* Collected data *

________________________

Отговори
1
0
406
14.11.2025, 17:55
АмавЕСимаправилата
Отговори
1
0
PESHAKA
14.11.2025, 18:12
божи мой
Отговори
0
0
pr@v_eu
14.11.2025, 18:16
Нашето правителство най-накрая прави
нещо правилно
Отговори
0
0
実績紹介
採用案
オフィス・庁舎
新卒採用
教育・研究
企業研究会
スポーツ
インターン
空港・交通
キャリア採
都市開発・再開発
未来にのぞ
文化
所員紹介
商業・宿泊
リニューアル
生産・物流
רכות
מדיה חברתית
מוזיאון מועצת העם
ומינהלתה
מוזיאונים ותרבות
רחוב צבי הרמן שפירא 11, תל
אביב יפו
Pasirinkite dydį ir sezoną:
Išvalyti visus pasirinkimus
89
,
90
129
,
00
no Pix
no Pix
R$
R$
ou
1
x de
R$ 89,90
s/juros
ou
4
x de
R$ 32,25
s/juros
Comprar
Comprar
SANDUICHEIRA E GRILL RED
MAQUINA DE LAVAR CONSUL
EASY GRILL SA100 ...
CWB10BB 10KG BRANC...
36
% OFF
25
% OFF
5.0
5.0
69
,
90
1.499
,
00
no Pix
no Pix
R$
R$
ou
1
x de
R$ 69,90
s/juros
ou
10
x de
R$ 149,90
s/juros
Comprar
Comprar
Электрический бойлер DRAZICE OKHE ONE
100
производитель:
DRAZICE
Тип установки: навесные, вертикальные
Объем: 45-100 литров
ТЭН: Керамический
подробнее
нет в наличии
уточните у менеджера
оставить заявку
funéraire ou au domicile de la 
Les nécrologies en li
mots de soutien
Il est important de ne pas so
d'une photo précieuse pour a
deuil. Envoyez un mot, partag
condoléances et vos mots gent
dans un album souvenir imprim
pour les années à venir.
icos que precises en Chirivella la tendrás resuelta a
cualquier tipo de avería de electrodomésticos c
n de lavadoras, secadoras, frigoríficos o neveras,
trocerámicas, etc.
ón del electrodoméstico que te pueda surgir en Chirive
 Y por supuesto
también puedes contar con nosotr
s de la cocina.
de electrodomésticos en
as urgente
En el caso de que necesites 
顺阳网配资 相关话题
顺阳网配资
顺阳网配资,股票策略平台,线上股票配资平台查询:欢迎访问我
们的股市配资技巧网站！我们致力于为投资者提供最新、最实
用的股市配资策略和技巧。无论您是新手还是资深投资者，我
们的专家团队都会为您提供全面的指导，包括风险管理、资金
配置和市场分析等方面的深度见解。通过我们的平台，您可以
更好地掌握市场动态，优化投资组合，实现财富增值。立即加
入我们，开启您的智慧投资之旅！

________________________

Every line in the data above has to be retyped exactly.

* Task output *
Отговори
1
0
406
14.11.2025, 17:55
АмавЕСимаправилата
Отговори
1
0
PESHAKA
14.11.2025, 18:12
божи мой
Отговори
0
0
pr@v_eu
14.11.2025, 18:16
Нашето правителство най-накрая прави
нещо правилно
Отговори
0
0
実績紹介
採用案
オフィス・庁舎
新卒採用
教育・研究
企業研究会
スポーツ
インターン
空港・交通
キャリア採
都市開発・再開発
未来にのぞ
文化
所員紹介
商業・宿泊
リニューアル
生産・物流
רכות
מדיה חברתית
מוזיאון מועצת העם
ומינהלתה
מוזיאונים ותרבות
רחוב צבי הרמן שפירא 11, תל
אביב יפו
Pasirinkite dydį ir sezoną:
Išvalyti visus pasirinkimus
89
,
90
129
,
00
no Pix
no Pix
R$
R$
ou
1
x de
R$ 89,90
s/juros
ou
4
x de
R$ 32,25
s/juros
Comprar
Comprar
SANDUICHEIRA E GRILL RED
MAQUINA DE LAVAR CONSUL
EASY GRILL SA100 ...
CWB10BB 10KG BRANC...
36
% OFF
25
% OFF
5.0
5.0
69
,
90
1.499
,
00
no Pix
no Pix
R$
R$
ou
1
x de
R$ 69,90
s/juros
ou
10
x de
R$ 149,90
s/juros
Comprar
Comprar
Электрический бойлер DRAZICE OKHE ONE
100
производитель:
DRAZICE
Тип установки: навесные, вертикальные
Объем: 45-100 литров
ТЭН: Керамический
подробнее
нет в наличии
уточните у менеджера
оставить заявку
funéraire ou au domicile de la 
Les nécrologies en li
mots de soutien
Il est important de ne pas so
d'une photo précieuse pour a
deuil. Envoyez un mot, partag
condoléances et vos mots gent
dans un album souvenir imprim
pour les années à venir.
icos que precises en Chirivella la tendrás resuelta a
cualquier tipo de avería de electrodomésticos c
n de lavadoras, secadoras, frigoríficos o neveras,
trocerámicas, etc.
ón del electrodoméstico que te pueda surgir en Chirive
 Y por supuesto
también puedes contar con nosotr
s de la cocina.
de electrodomésticos en
as urgente
En el caso de que necesites 
顺阳网配资 相关话题
顺阳网配资
顺阳网配资,股票策略平台,线上股票配资平台查询:欢迎访问我
们的股市配资技巧网站！我们致力于为投资者提供最新、最实
用的股市配资策略和技巧。无论您是新手还是资深投资者，我
们的专家团队都会为您提供全面的指导，包括风险管理、资金
配置和市场分析等方面的深度见解。通过我们的平台，您可以
更好地掌握市场动态，优化投资组合，实现财富增值。立即加
入我们，开启您的智慧投资之旅！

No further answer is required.